**WHAT IS REQUIRED:** The lines to return run from the one containing "X209572Y-136342D01*" through the end of the material; give them exactly and leave out the pictures.

**SOURCE MATERIAL:**
_ _ _ _

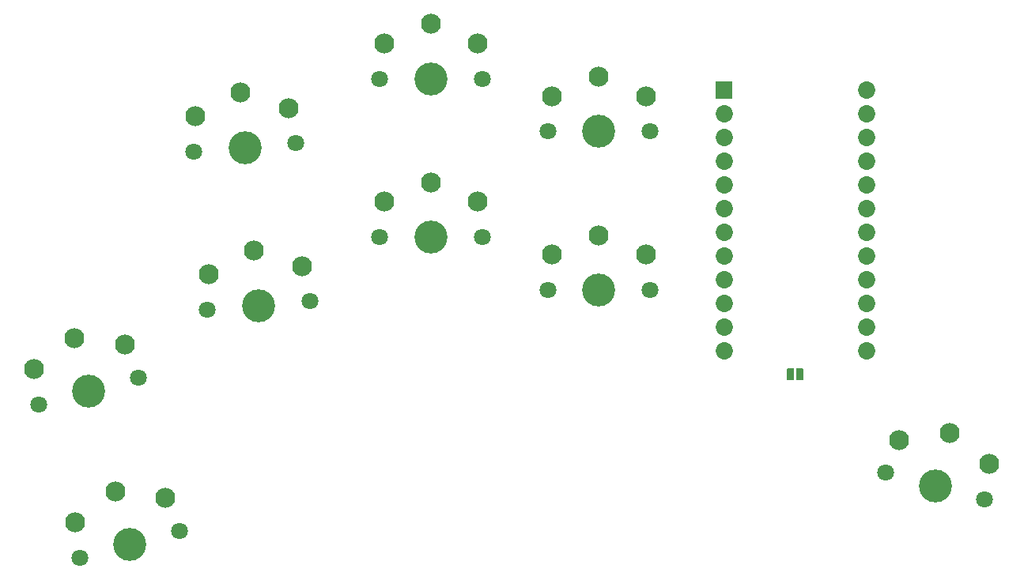
<source format=gbr>
%TF.GenerationSoftware,KiCad,Pcbnew,(5.1.9)-1*%
%TF.CreationDate,2021-06-26T19:41:31+02:00*%
%TF.ProjectId,idiosepius_thailandicus_choc,6964696f-7365-4706-9975-735f74686169,VERSION_HERE*%
%TF.SameCoordinates,Original*%
%TF.FileFunction,Soldermask,Bot*%
%TF.FilePolarity,Negative*%
%FSLAX46Y46*%
G04 Gerber Fmt 4.6, Leading zero omitted, Abs format (unit mm)*
G04 Created by KiCad (PCBNEW (5.1.9)-1) date 2021-06-26 19:41:31*
%MOMM*%
%LPD*%
G01*
G04 APERTURE LIST*
%ADD10C,3.529000*%
%ADD11C,1.801800*%
%ADD12C,2.132000*%
%ADD13C,1.852600*%
G04 APERTURE END LIST*
D10*
%TO.C,S1*%
X13600076Y-579261D03*
D11*
X18912668Y844244D03*
X8287484Y-2002766D03*
D12*
X17446193Y4385352D03*
X12073044Y5119701D03*
X7786934Y1797162D03*
X12073044Y5119701D03*
%TD*%
D10*
%TO.C,S2*%
X9200153Y15841478D03*
D11*
X14512745Y17264983D03*
X3887561Y14417973D03*
D12*
X13046270Y20806091D03*
X7673121Y21540440D03*
X3387011Y18217901D03*
X7673121Y21540440D03*
%TD*%
D10*
%TO.C,S3*%
X27408918Y25032821D03*
D11*
X32887989Y25512178D03*
X21929847Y24553464D03*
D12*
X32058700Y29254140D03*
X26894699Y30910370D03*
X22096753Y28382582D03*
X26894699Y30910370D03*
%TD*%
D10*
%TO.C,S4*%
X25927270Y41968131D03*
D11*
X31406341Y42447488D03*
X20448199Y41488774D03*
D12*
X30577052Y46189450D03*
X25413051Y47845680D03*
X20615105Y45317892D03*
X25413051Y47845680D03*
%TD*%
D10*
%TO.C,S5*%
X45842735Y32333883D03*
D11*
X51342735Y32333883D03*
X40342735Y32333883D03*
D12*
X50842735Y36133883D03*
X45842735Y38233883D03*
X40842735Y36133883D03*
X45842735Y38233883D03*
%TD*%
D10*
%TO.C,S6*%
X45842735Y49333883D03*
D11*
X51342735Y49333883D03*
X40342735Y49333883D03*
D12*
X50842735Y53133883D03*
X45842735Y55233883D03*
X40842735Y53133883D03*
X45842735Y55233883D03*
%TD*%
D10*
%TO.C,S7*%
X63842735Y26667217D03*
D11*
X69342735Y26667217D03*
X58342735Y26667217D03*
D12*
X68842735Y30467217D03*
X63842735Y32567217D03*
X58842735Y30467217D03*
X63842735Y32567217D03*
%TD*%
D10*
%TO.C,S8*%
X63842735Y43667217D03*
D11*
X69342735Y43667217D03*
X58342735Y43667217D03*
D12*
X68842735Y47467217D03*
X63842735Y49567217D03*
X58842735Y47467217D03*
X63842735Y49567217D03*
%TD*%
D10*
%TO.C,S9*%
X99842735Y5667217D03*
D11*
X105155327Y4243712D03*
X94530143Y7090722D03*
D12*
X105655877Y8043640D03*
X101369767Y11366179D03*
X95996618Y10631830D03*
X101369767Y11366179D03*
%TD*%
%TO.C,C1*%
G36*
G01*
X76346435Y49063517D02*
X78099035Y49063517D01*
G75*
G02*
X78149035Y49013517I0J-50000D01*
G01*
X78149035Y47260917D01*
G75*
G02*
X78099035Y47210917I-50000J0D01*
G01*
X76346435Y47210917D01*
G75*
G02*
X76296435Y47260917I0J50000D01*
G01*
X76296435Y49013517D01*
G75*
G02*
X76346435Y49063517I50000J0D01*
G01*
G37*
D13*
X77222735Y45597217D03*
X77222735Y43057217D03*
X77222735Y40517217D03*
X77222735Y37977217D03*
X77222735Y35437217D03*
X77222735Y32897217D03*
X77222735Y30357217D03*
X77222735Y27817217D03*
X77222735Y25277217D03*
X77222735Y22737217D03*
X77222735Y20197217D03*
X92462735Y48137217D03*
X92462735Y45597217D03*
X92462735Y43057217D03*
X92462735Y40517217D03*
X92462735Y37977217D03*
X92462735Y35437217D03*
X92462735Y32897217D03*
X92462735Y30357217D03*
X92462735Y27817217D03*
X92462735Y25277217D03*
X92462735Y22737217D03*
X92462735Y20197217D03*
%TD*%
%TO.C,J2*%
G36*
G01*
X83974855Y17095717D02*
X83974855Y18238717D01*
G75*
G02*
X84024855Y18288717I50000J0D01*
G01*
X84659855Y18288717D01*
G75*
G02*
X84709855Y18238717I0J-50000D01*
G01*
X84709855Y17095717D01*
G75*
G02*
X84659855Y17045717I-50000J0D01*
G01*
X84024855Y17045717D01*
G75*
G02*
X83974855Y17095717I0J50000D01*
G01*
G37*
G36*
G01*
X84975615Y17095717D02*
X84975615Y18238717D01*
G75*
G02*
X85025615Y18288717I50000J0D01*
G01*
X85660615Y18288717D01*
G75*
G02*
X85710615Y18238717I0J-50000D01*
G01*
X85710615Y17095717D01*
G75*
G02*
X85660615Y17045717I-50000J0D01*
G01*
X85025615Y17045717D01*
G75*
G02*
X84975615Y17095717I0J50000D01*
G01*
G37*
%TD*%
M02*

</source>
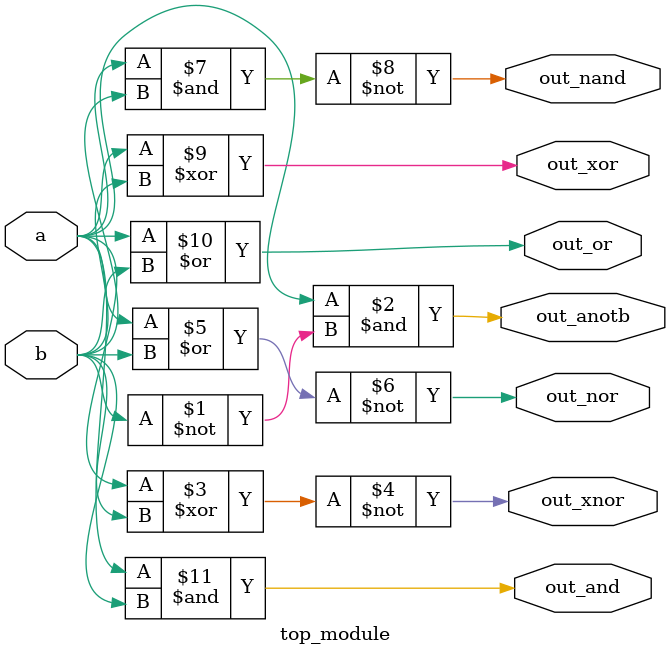
<source format=v>
module top_module( 
    input a, b,
    output out_and,
    output out_or,
    output out_xor,
    output out_nand,
    output out_nor,
    output out_xnor,
    output out_anotb
);

    assign {out_and, out_or, out_xor, out_nand, out_nor, out_xnor, out_anotb} = {a&b, a|b, a^b, ~(a&b), ~(a|b), ~(a^b), a&(~b)};
endmodule

</source>
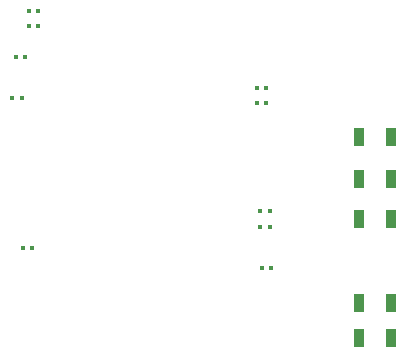
<source format=gtp>
G04 Layer_Color=7318015*
%FSAX42Y42*%
%MOMM*%
G71*
G01*
G75*
%ADD10R,0.45X0.45*%
%ADD11R,0.90X1.60*%
D10*
X006530Y008020D02*
D03*
X006450D02*
D03*
X006500Y007670D02*
D03*
X006420D02*
D03*
X006640Y008280D02*
D03*
X006560D02*
D03*
X006510Y006400D02*
D03*
X006590D02*
D03*
X006560Y008410D02*
D03*
X006640D02*
D03*
X008570Y007760D02*
D03*
X008490D02*
D03*
X008570Y007630D02*
D03*
X008490D02*
D03*
X008600Y006720D02*
D03*
X008520D02*
D03*
X008600Y006580D02*
D03*
X008520D02*
D03*
X008610Y006230D02*
D03*
X008530D02*
D03*
D11*
X009625Y007340D02*
D03*
X009355D02*
D03*
X009625Y005640D02*
D03*
X009355D02*
D03*
X009625Y005940D02*
D03*
X009355D02*
D03*
X009625Y006650D02*
D03*
X009355D02*
D03*
X009625Y006990D02*
D03*
X009355D02*
D03*
M02*

</source>
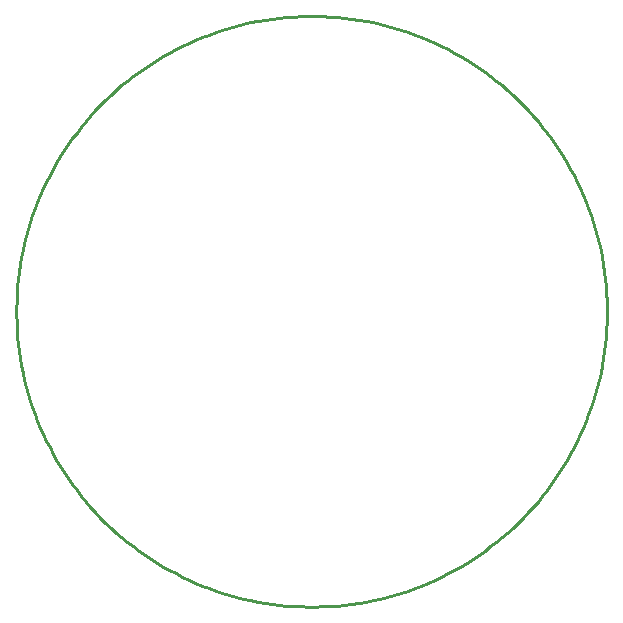
<source format=gbr>
G04 EAGLE Gerber RS-274X export*
G75*
%MOMM*%
%FSLAX34Y34*%
%LPD*%
%IN*%
%IPPOS*%
%AMOC8*
5,1,8,0,0,1.08239X$1,22.5*%
G01*
G04 Define Apertures*
%ADD10C,0.254000*%
D10*
X250000Y-3068D02*
X250000Y3068D01*
X249849Y9203D01*
X249548Y15331D01*
X249097Y21451D01*
X248495Y27558D01*
X247744Y33648D01*
X246844Y39718D01*
X245795Y45763D01*
X244598Y51782D01*
X243253Y57769D01*
X241762Y63721D01*
X240126Y69635D01*
X238344Y75507D01*
X236420Y81334D01*
X234352Y87111D01*
X232144Y92836D01*
X229796Y98505D01*
X227309Y104115D01*
X224686Y109662D01*
X221927Y115143D01*
X219034Y120555D01*
X216009Y125894D01*
X212855Y131157D01*
X209572Y136342D01*
X206163Y141444D01*
X202630Y146461D01*
X198974Y151389D01*
X195199Y156227D01*
X191306Y160970D01*
X187298Y165616D01*
X183177Y170163D01*
X178946Y174607D01*
X174607Y178946D01*
X170163Y183177D01*
X165616Y187298D01*
X160970Y191306D01*
X156227Y195199D01*
X151389Y198974D01*
X146461Y202630D01*
X141444Y206163D01*
X136342Y209572D01*
X131157Y212855D01*
X125894Y216009D01*
X120555Y219034D01*
X115143Y221927D01*
X109662Y224686D01*
X104115Y227309D01*
X98505Y229796D01*
X92836Y232144D01*
X87111Y234352D01*
X81334Y236420D01*
X75507Y238344D01*
X69635Y240126D01*
X63721Y241762D01*
X57769Y243253D01*
X51782Y244598D01*
X45763Y245795D01*
X39718Y246844D01*
X33648Y247744D01*
X27558Y248495D01*
X21451Y249097D01*
X15331Y249548D01*
X9203Y249849D01*
X3068Y250000D01*
X-3068Y250000D01*
X-9203Y249849D01*
X-15331Y249548D01*
X-21451Y249097D01*
X-27558Y248495D01*
X-33648Y247744D01*
X-39718Y246844D01*
X-45763Y245795D01*
X-51782Y244598D01*
X-57769Y243253D01*
X-63721Y241762D01*
X-69635Y240126D01*
X-75507Y238344D01*
X-81334Y236420D01*
X-87111Y234352D01*
X-92836Y232144D01*
X-98505Y229796D01*
X-104115Y227309D01*
X-109662Y224686D01*
X-115143Y221927D01*
X-120555Y219034D01*
X-125894Y216009D01*
X-131157Y212855D01*
X-136342Y209572D01*
X-141444Y206163D01*
X-146461Y202630D01*
X-151389Y198974D01*
X-156227Y195199D01*
X-160970Y191306D01*
X-165616Y187298D01*
X-170163Y183177D01*
X-174607Y178946D01*
X-178946Y174607D01*
X-183177Y170163D01*
X-187298Y165616D01*
X-191306Y160970D01*
X-195199Y156227D01*
X-198974Y151389D01*
X-202630Y146461D01*
X-206163Y141444D01*
X-209572Y136342D01*
X-212855Y131157D01*
X-216009Y125894D01*
X-219034Y120555D01*
X-221927Y115143D01*
X-224686Y109662D01*
X-227309Y104115D01*
X-229796Y98505D01*
X-232144Y92836D01*
X-234352Y87111D01*
X-236420Y81334D01*
X-238344Y75507D01*
X-240126Y69635D01*
X-241762Y63721D01*
X-243253Y57769D01*
X-244598Y51782D01*
X-245795Y45763D01*
X-246844Y39718D01*
X-247744Y33648D01*
X-248495Y27558D01*
X-249097Y21451D01*
X-249548Y15331D01*
X-249849Y9203D01*
X-250000Y3068D01*
X-250000Y-3068D01*
X-249849Y-9203D01*
X-249548Y-15331D01*
X-249097Y-21451D01*
X-248495Y-27558D01*
X-247744Y-33648D01*
X-246844Y-39718D01*
X-245795Y-45763D01*
X-244598Y-51782D01*
X-243253Y-57769D01*
X-241762Y-63721D01*
X-240126Y-69635D01*
X-238344Y-75507D01*
X-236420Y-81334D01*
X-234352Y-87111D01*
X-232144Y-92836D01*
X-229796Y-98505D01*
X-227309Y-104115D01*
X-224686Y-109662D01*
X-221927Y-115143D01*
X-219034Y-120555D01*
X-216009Y-125894D01*
X-212855Y-131157D01*
X-209572Y-136342D01*
X-206163Y-141444D01*
X-202630Y-146461D01*
X-198974Y-151389D01*
X-195199Y-156227D01*
X-191306Y-160970D01*
X-187298Y-165616D01*
X-183177Y-170163D01*
X-178946Y-174607D01*
X-174607Y-178946D01*
X-170163Y-183177D01*
X-165616Y-187298D01*
X-160970Y-191306D01*
X-156227Y-195199D01*
X-151389Y-198974D01*
X-146461Y-202630D01*
X-141444Y-206163D01*
X-136342Y-209572D01*
X-131157Y-212855D01*
X-125894Y-216009D01*
X-120555Y-219034D01*
X-115143Y-221927D01*
X-109662Y-224686D01*
X-104115Y-227309D01*
X-98505Y-229796D01*
X-92836Y-232144D01*
X-87111Y-234352D01*
X-81334Y-236420D01*
X-75507Y-238344D01*
X-69635Y-240126D01*
X-63721Y-241762D01*
X-57769Y-243253D01*
X-51782Y-244598D01*
X-45763Y-245795D01*
X-39718Y-246844D01*
X-33648Y-247744D01*
X-27558Y-248495D01*
X-21451Y-249097D01*
X-15331Y-249548D01*
X-9203Y-249849D01*
X-3068Y-250000D01*
X3068Y-250000D01*
X9203Y-249849D01*
X15331Y-249548D01*
X21451Y-249097D01*
X27558Y-248495D01*
X33648Y-247744D01*
X39718Y-246844D01*
X45763Y-245795D01*
X51782Y-244598D01*
X57769Y-243253D01*
X63721Y-241762D01*
X69635Y-240126D01*
X75507Y-238344D01*
X81334Y-236420D01*
X87111Y-234352D01*
X92836Y-232144D01*
X98505Y-229796D01*
X104115Y-227309D01*
X109662Y-224686D01*
X115143Y-221927D01*
X120555Y-219034D01*
X125894Y-216009D01*
X131157Y-212855D01*
X136342Y-209572D01*
X141444Y-206163D01*
X146461Y-202630D01*
X151389Y-198974D01*
X156227Y-195199D01*
X160970Y-191306D01*
X165616Y-187298D01*
X170163Y-183177D01*
X174607Y-178946D01*
X178946Y-174607D01*
X183177Y-170163D01*
X187298Y-165616D01*
X191306Y-160970D01*
X195199Y-156227D01*
X198974Y-151389D01*
X202630Y-146461D01*
X206163Y-141444D01*
X209572Y-136342D01*
X212855Y-131157D01*
X216009Y-125894D01*
X219034Y-120555D01*
X221927Y-115143D01*
X224686Y-109662D01*
X227309Y-104115D01*
X229796Y-98505D01*
X232144Y-92836D01*
X234352Y-87111D01*
X236420Y-81334D01*
X238344Y-75507D01*
X240126Y-69635D01*
X241762Y-63721D01*
X243253Y-57769D01*
X244598Y-51782D01*
X245795Y-45763D01*
X246844Y-39718D01*
X247744Y-33648D01*
X248495Y-27558D01*
X249097Y-21451D01*
X249548Y-15331D01*
X249849Y-9203D01*
X250000Y-3068D01*
M02*

</source>
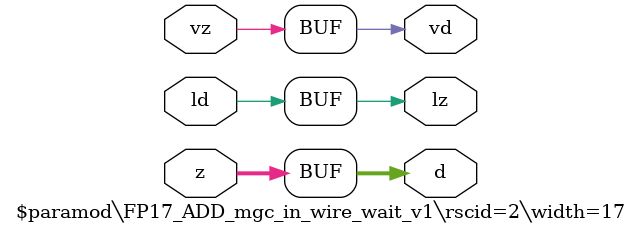
<source format=v>
module \$paramod\FP17_ADD_mgc_in_wire_wait_v1\rscid=2\width=17 (ld, vd, d, lz, vz, z);
  (* src = "./vmod/vlibs/HLS_fp17_add.v:14" *)
  output [16:0] d;
  (* src = "./vmod/vlibs/HLS_fp17_add.v:12" *)
  input ld;
  (* src = "./vmod/vlibs/HLS_fp17_add.v:15" *)
  output lz;
  (* src = "./vmod/vlibs/HLS_fp17_add.v:13" *)
  output vd;
  (* src = "./vmod/vlibs/HLS_fp17_add.v:16" *)
  input vz;
  (* src = "./vmod/vlibs/HLS_fp17_add.v:17" *)
  input [16:0] z;
  assign d = z;
  assign lz = ld;
  assign vd = vz;
endmodule

</source>
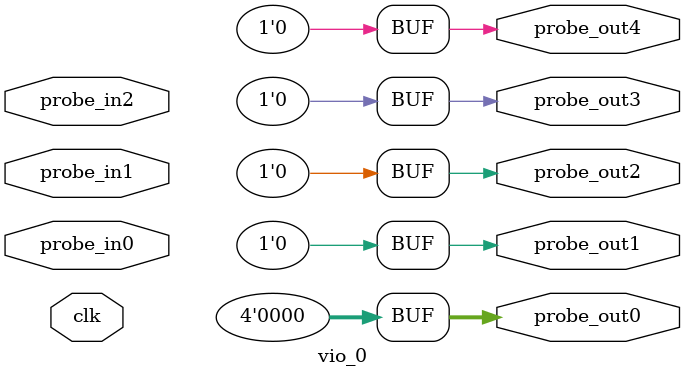
<source format=v>
`timescale 1ns / 1ps
module vio_0 (
clk,
probe_in0,probe_in1,probe_in2,
probe_out0,
probe_out1,
probe_out2,
probe_out3,
probe_out4
);

input clk;
input [0 : 0] probe_in0;
input [0 : 0] probe_in1;
input [0 : 0] probe_in2;

output reg [3 : 0] probe_out0 = 'h0 ;
output reg [0 : 0] probe_out1 = 'h0 ;
output reg [0 : 0] probe_out2 = 'h0 ;
output reg [0 : 0] probe_out3 = 'h0 ;
output reg [0 : 0] probe_out4 = 'h0 ;


endmodule

</source>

_ _ _ _

**PROBLEM SOLUTION:**
X209572Y-136342D01*
X212855Y-131157D01*
X216009Y-125894D01*
X219034Y-120555D01*
X221927Y-115143D01*
X224686Y-109662D01*
X227309Y-104115D01*
X229796Y-98505D01*
X232144Y-92836D01*
X234352Y-87111D01*
X236420Y-81334D01*
X238344Y-75507D01*
X240126Y-69635D01*
X241762Y-63721D01*
X243253Y-57769D01*
X244598Y-51782D01*
X245795Y-45763D01*
X246844Y-39718D01*
X247744Y-33648D01*
X248495Y-27558D01*
X249097Y-21451D01*
X249548Y-15331D01*
X249849Y-9203D01*
X250000Y-3068D01*
M02*

</source>
<source format=v>
module \$paramod\FP17_ADD_mgc_in_wire_wait_v1\rscid=2\width=17 (ld, vd, d, lz, vz, z);
  (* src = "./vmod/vlibs/HLS_fp17_add.v:14" *)
  output [16:0] d;
  (* src = "./vmod/vlibs/HLS_fp17_add.v:12" *)
  input ld;
  (* src = "./vmod/vlibs/HLS_fp17_add.v:15" *)
  output lz;
  (* src = "./vmod/vlibs/HLS_fp17_add.v:13" *)
  output vd;
  (* src = "./vmod/vlibs/HLS_fp17_add.v:16" *)
  input vz;
  (* src = "./vmod/vlibs/HLS_fp17_add.v:17" *)
  input [16:0] z;
  assign d = z;
  assign lz = ld;
  assign vd = vz;
endmodule

</source>
<source format=v>
`timescale 1ns / 1ps
module vio_0 (
clk,
probe_in0,probe_in1,probe_in2,
probe_out0,
probe_out1,
probe_out2,
probe_out3,
probe_out4
);

input clk;
input [0 : 0] probe_in0;
input [0 : 0] probe_in1;
input [0 : 0] probe_in2;

output reg [3 : 0] probe_out0 = 'h0 ;
output reg [0 : 0] probe_out1 = 'h0 ;
output reg [0 : 0] probe_out2 = 'h0 ;
output reg [0 : 0] probe_out3 = 'h0 ;
output reg [0 : 0] probe_out4 = 'h0 ;


endmodule

</source>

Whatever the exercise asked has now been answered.